Gerardo Sotelo
Gerardo Sotelo

Majaderos

La Intendencia de Montevideo se ha dejado permear por la prédica de los animalistas radicales, que proponen la ilegalización de un deporte nacional como las jineteadas.

Según los activistas y los jerarcas departamentales, hay que “humanizar la tradición” y “reformular la celebración sin violencia ni maltrato de ningún tipo”. La novedad se dio después de que, en un hecho absolutamente infrecuente, murieran dos caballos durante la Semana Criolla del Prado, que organiza la propia intendencia.

Lo que deberían dilucidar las autoridades públicas es si estamos ante una manifestación cultural que viola los derechos de los animales (y aún de los humanos a no soportar actos crueles) o ante un problema de sensibilidades enfrentadas, donde unos ven un espectáculo repudiable y otros una demostración de destreza y veneración por los equinos.

Este asunto es fundamental porque si la Intendencia de Montevideo piensa limitar el derecho a disfrutar de un espectáculo legal por vía administrativa, estaríamos ante un acto arbitrario y anticonstitucional.

El Intendente de Montevideo, Christian di Candia argumenta en favor de una nueva sensibilidad sobre estos temas. La afirmación del jerarca carece, que sepamos, de toda legitimidad demográfica, por cuanto los montevideanos jamás fueron consultados sobre el tema, a menos que tomemos a las jineteadas como un plebiscito multitudinario de aprobación, y al puñado de manifestantes animalistas como la excepción.

La simple susceptibilidad frente a circunstancias de la vida social no es fuente de derecho. Si así no fuera, alcanzaría con que un grupo de personas alegara sentir dolor (ya sea propio o ajeno; físico o psíquico, humano o animal) como para que operara de inmediato una suerte de censura, liquidando así las libertades y derechos consagrados en la Constitución.

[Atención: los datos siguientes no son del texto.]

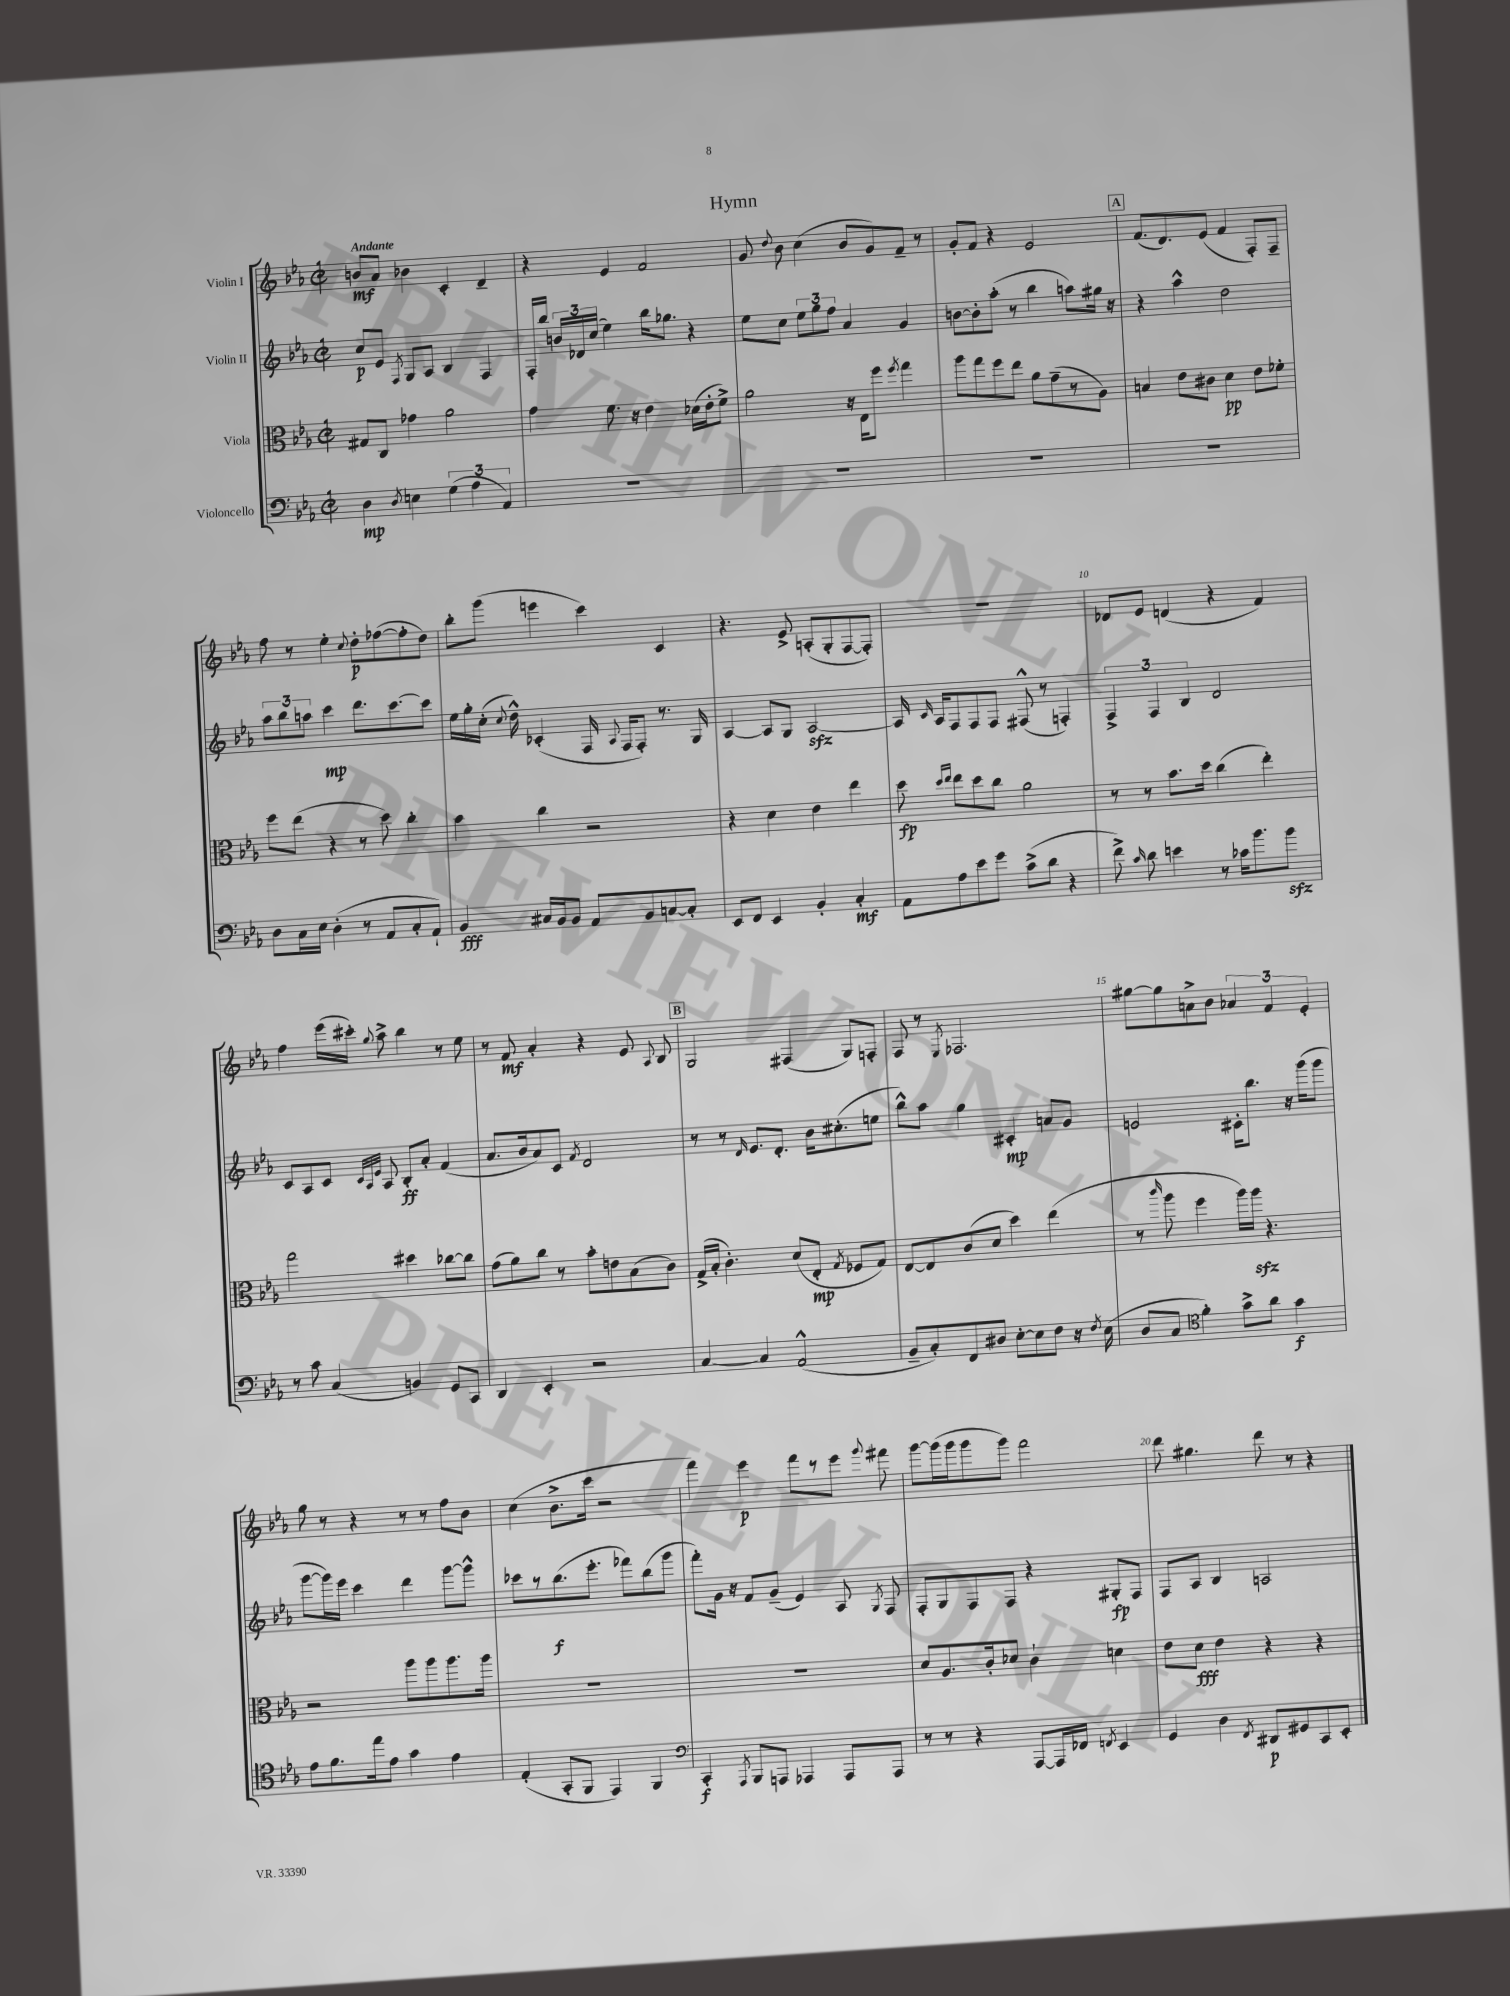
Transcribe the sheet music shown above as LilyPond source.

\header { title = "Hymn" }
<<
\new StaffGroup <<
\new Staff = "s0" \with { instrumentName = "Violin I" } {
    \clef treble \key ees \major \defaultTimeSignature \time 2/2 \tempo "Andante"
    \autoBeamOff b'8[\mf aes'8] bes'4 c'4-. d'4-- |
    r4 ees'4 f'2 |
    g'8 \appoggiatura { d''8 } bes'8 c''4( bes'8[ g'8) f'8]-- r8 |
    g'8[-. f'8] r4 ees'2 |
    \mark \markup { \box "A" } f'8.[( d'8.) ees'8]( f'4 f8[-.) f8]-- |
    f''8 r8 ees''4-. \appoggiatura { c''8 } d''8[-.\p fes''8~( fes''8-. d''8]) |
    bes''8[-. g'''8]( e'''4 c'''4) c'4 |
    r4. ees'8-> a8[-.( g8-. f8~ f8]-.) |
    R1 |
    des'8[ ees'8] d'4( r4 f'4) |
    f''4 ees'''16[( cis'''16]-.) \appoggiatura { g''8 } aes''8-> bes''4 r8 ees''8 |
    r8 f'8\mf aes'4-. r4 ees'8 \appoggiatura { aes8 } bes8 |
    \mark \markup { \box "B" } g2 fis4( g8[) f8]-. |
    f8 r8 \acciaccatura { ees8 } fes2. |
    gis''8[~ gis''8 a'8-> bes'8] \tuplet 3/2 { aes'4 f'4 ees'4-. } |
    g''8 r8 r4 r8 r8 f''8[ bes'8] |
    c''4( bes'8.[-> c'''16] r2 |
    f'''4) ees'''4\p f'''8[ r8 ees'''8] \appoggiatura { g'''8 } fis'''8 |
    g'''8[~ g'''16( g'''16 g'''8 g'''8]) f'''2 |
    d'''8 gis''4. d'''8 r8 r4 \bar "|." |
}
\new Staff = "s1" \with { instrumentName = "Violin II" } {
    \clef treble \key ees \major \defaultTimeSignature \time 2/2
    \autoBeamOff c''8[\p ees'8] \acciaccatura { f8 } g8[ aes8] bes4 f4 |
    f16[-. bes''16] \tuplet 3/2 { b'16[ des'16 c''16]( } ees''4) bes''16[ ges''8.] r4 |
    ees''8[ c''8] \tuplet 3/2 { ees''8[ g''8 f''8] } aes'4 g'4 |
    b'8[~ b'8-. aes''8]-.( r8 bes''4 a''8[) gis''16] r16 |
    \mark \markup { \box "A" } r4 aes''4-^ d''2 |
    \tuplet 3/2 { aes''8[ bes''8 a''8] } c'''4\mp d'''8.[ c'''8.~ c'''8] |
    ees''16[ g''16-. c''16]-.( \appoggiatura { c''8 } d''16-^) ces'4-.( f16 \appoggiatura { aes8 } f16[ f8]-.) r8. g16 |
    aes4~ aes8[ g8] aes2~\sfz |
    aes16 \grace { c'16 } aes16[ f8 f8 f8] fis8-^( r8 f4-.) |
    \tuplet 3/2 { f4-> f4 bes4 } d'2 |
    c'8[ aes8 c'8] \grace { c'32[ aes32 ees'32] } aes8 bes8[-.\ff aes'8]-. f'4( |
    aes'8.[ bes'16 aes'8) c'8] \acciaccatura { f'8 } d'2 |
    \mark \markup { \box "B" } r8 r8 \grace { d'16 } ees'8.[ d'8.]-. bes'16[ cis''8.-.( e''8] |
    bes''8[-^) aes''8] g''4 cis'4-.\mp a'8[ g'8] |
    e'2 cis'16[-. bes''8.] r16 g'''16[( g'''8] |
    g'''8[~ g'''16) ees'''16] c'''4 d'''4 g'''8[~ g'''8]-^ |
    ces'''8[ r8 bes''8.\f( ees'''8.]-. fes'''8[) bes''8( g'''8] |
    f'''8[-.) g'16] r16 f'8[ g'8]--( ees'4) aes8 \acciaccatura { g8 } f8 |
    f8[-. g8 f8 f8] r4 gis8[-.\fp f8] |
    f8[ aes8] bes4 a2 \bar "|." |
}
\new Staff = "s2" \with { instrumentName = "Viola" } {
    \clef alto \key ees \major \defaultTimeSignature \time 2/2
    \autoBeamOff gis8[ c8] ges'4 aes'2 |
    g'4 f'8. r16 ees'4 des'16[( ees'16-. f'8]->) |
    aes'2 r16 ees16[ f''8] \acciaccatura { f''8 } g''4 |
    aes''8[ g''8 f''8 ees''8] aes'8[ g'8--( r8 aes8]) |
    \mark \markup { \box "A" } b4 ees'8[ cis'8] d'4\pp ees'8[ fes'8]-. |
    f''8[ ees''8]( r4 r8 d''8) c''4-. |
    bes'4 c''4 r2 |
    r4 d'4 ees'4 ees''4 |
    d''8\fp \grace { d''16[ ees''16] } ees''8[ d''8 c''8] aes'2 |
    r8 r8 bes'8.[ d''16] c''4( ees''4-.) |
    g''2 dis''4 ces''8[~ ces''8] |
    g'8[( aes'8) c''8] r8 bes'8[-. e'8 bes8( c'8]) |
    \mark \markup { \box "B" } g16[->( bes16]-. c'4.-.) d'8[( ees8]-.\mp \acciaccatura { g8 } fes8[ g8]) |
    ees8[~ ees8 c'8( d'8] d''4) ees''4( |
    r8 \grace { c'''16 } aes''8 f''4 aes''16[) aes''16]\sfz r4. |
    r2 aes''8[ aes''8 aes''8. aes''16] |
    R1 |
    R1 |
    d'8[ aes8. c'16-. des'8] c'4-! d'4 |
    ees'8[ d'8]\fff ees'4 r4 r4 \bar "|." |
}
\new Staff = "s3" \with { instrumentName = "Violoncello" } {
    \clef bass \key ees \major \defaultTimeSignature \time 2/2
    \autoBeamOff d4\mp \acciaccatura { d8 } e4 \tuplet 3/2 { g4( aes4 aes,4) } |
    R1 |
    R1 |
    R1 |
    \mark \markup { \box "A" } R1 |
    d8[ c16 ees16] d4-.( r8 aes,8[ c8-. aes,8]-!) |
    bes,4\fff cis16[ bes,16 bes,8] aes,8[ bes,8 c8~ c8]-. |
    ees,8[ f,8] ees,4 bes,4-. c4-.\mf |
    aes,8[ aes8 ees'8 g'8] c'8[->( d'8] r4 |
    f'8->) \grace { c'16 } d'8 e'4 r8 ces'16[ bes'8. bes'8]\sfz |
    r8 c'8 c4( b,4) g,8[ c,8] |
    d,4 ees,4-. r2 |
    \mark \markup { \box "B" } c4~ c4 aes,2-^( |
    bes,8[-- c8-.) f,8 dis8] ees8[~-. ees8 f8] r16 \acciaccatura { f8 } ees16( |
    d8[ c8] \clef tenor f'4-.) g'8[-> aes'8] g'4\f |
    ees'8[ f'8. ees''16 ees'8] g'4 ees'4 |
    ees4-.( g,8[-. f,8] ees,4) f,4 |
    \clef bass c,4-.\f \acciaccatura { aes,,8 } bes,,8[ a,,8] aes,,4 aes,,8[ aes,,8] |
    r8 r8 r4 aes,,8[~ aes,,16 fes,16] \acciaccatura { f,8 } ees,4 |
    g,4 d4 \acciaccatura { f,8 } dis,8[\p gis,8 c,8 ees,8]-. \bar "|." |
}
>>
>>
\layout { \context { \Score \override BarNumber.break-visibility = ##(#f #t #t) barNumberVisibility = #(every-nth-bar-number-visible 5) } }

Puesta en perspectiva, la raíz de esta discusión trasciende largamente los límites de la capital y de cultura ecuestre nacional para insertarse en fenómenos civilizatorios del mundo contemporáneo. Occidente está asistiendo a la llegada al mundo de las decisiones colectivas de una generación que parece liderada por majaderos autoritarios, personas incapaces de convivir con la frustración de que sus puntos de vista no sean tomados en cuenta por el resto de la comunidad, presumiendo una superioridad moral no demostrada.

Esta falta de resiliencia, esta majadera intemperancia ante la diversidad presenta la paradoja de tener como voceros a las mismas personas que impulsan, con justa convicción, el valor de la tolerancia y la diversidad en otras áreas de la vida comunitaria.

El problema, en una sociedad compleja y diversa como la nuestra, se agrava ante la falta de coraje de otras autoridades e interesados que no se animan a enfrentar estos berrinches con perspectivas científicas, filosóficas y aún morales alternativas.

Por cierto, hay que proteger a los animales de cualquier tipo de trato cruel inevitable, por ellos y también como por los humanos. Pero más que eso, debemos proteger la convivencia en una sociedad abierta de quienes alientan la vieja aspiración conservadora de convertir la sensibilidad de los que mandan en la doctrina oficial del Estado.